7 Unusual Facts About Copper
This week we continue our examination of common scrap metals by uncovering seven unusual facts about copper.
- Copper plays a key role in the human body
An adult human body contains between 1.4 and 2.1mg of copper per kg. Copper is a trace dietary mineral that can be found in the muscle, liver and bone. Foods rich in this trace mineral include broccoli, almonds, chocolate, soybeans, garlic, peas, seafood and whole wheat products.
- The word copper comes from the Latin word ‘aes cyprium’
Aes cyprium means “metal of Cyprus” and refers to the island where copper was mined during the Roman era.

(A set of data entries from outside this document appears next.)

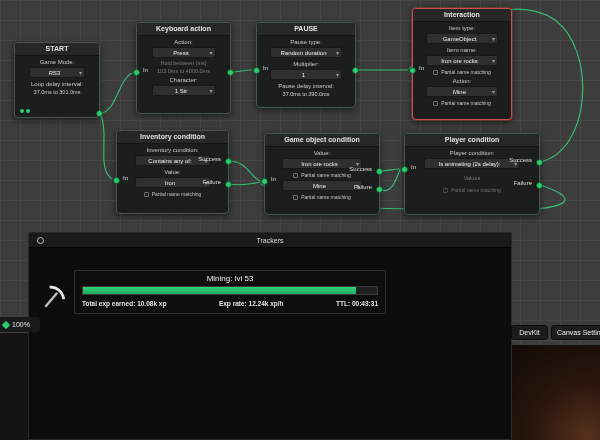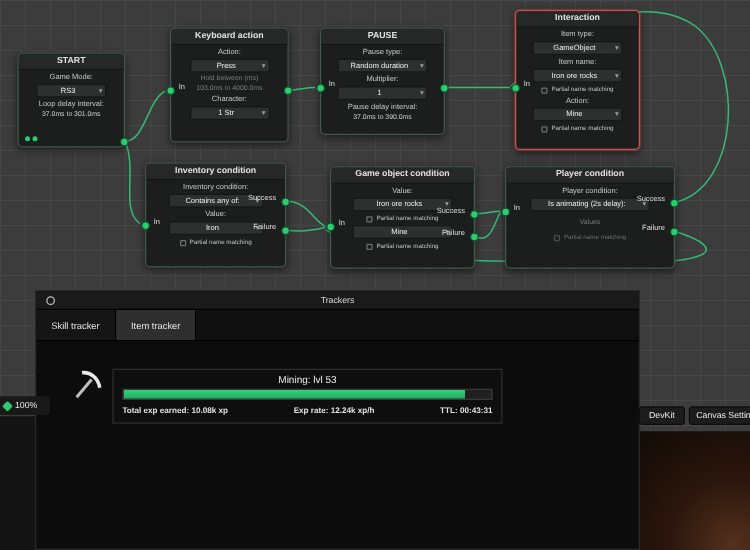--- a/index.html
+++ b/index.html
@@ -238,10 +238,6 @@
     <span class="trk-circle"></span>
     <span>Trackers</span>
   </div>
-  <div class="trk-tabs">
-    <div class="trk-tab">Skill tracker</div>
-    <div class="trk-tab sel">Item tracker</div>
-  </div>
   <div class="trk-content">
     <div class="skill-row">
       <span>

- It is the oldest metal worked by man
Humans have been working copper for almost 8,000 years and utilized native copper created by naturally occurring chemical reactions. The oldest copper object (and therefore the oldest metal object) ever found is a tiny awl (leather working tool) dating back around 6,000 years to sometime between 5100 and 4600 B.C. Modern humans discovered how to smelt copper in about 4500 B.C, this marked the beginning of the Bronze Age.
- Copper is antimicrobial
It can kill bacteria, viruses and yeasts upon contact by disrupting the electrical charge of cell membranes. These properties have made copper a popular area of research in the medical field and is currently being tested to see if it can reduce the microbial burden in a hospital environment and thus reduce instances of infection.
- Ancient Egyptians made copper makeup
Copper played an integral part in the daily beauty routine of Egyptians, who not only used copper to create personal care implements such as razors and mirrors, but also used copper compounds malachite and azurite to produce vibrant green and blue eye makeup.
- Early electrical engineering would have been impossible without copper
The scientists who were pioneers in electricity relied heavily on copper as a transmitter due to it’s high conductivity properties.
- The Statue of Liberty contains 81,000 tons of copper
This iconic statue is covered in 80 tons of green verdigris (the green colour produced when copper is exposed to water and air) which is only 0.12 millimetres thick. Originally the statue was copper coloured and only became green in 1920, 34 years after it was constructed.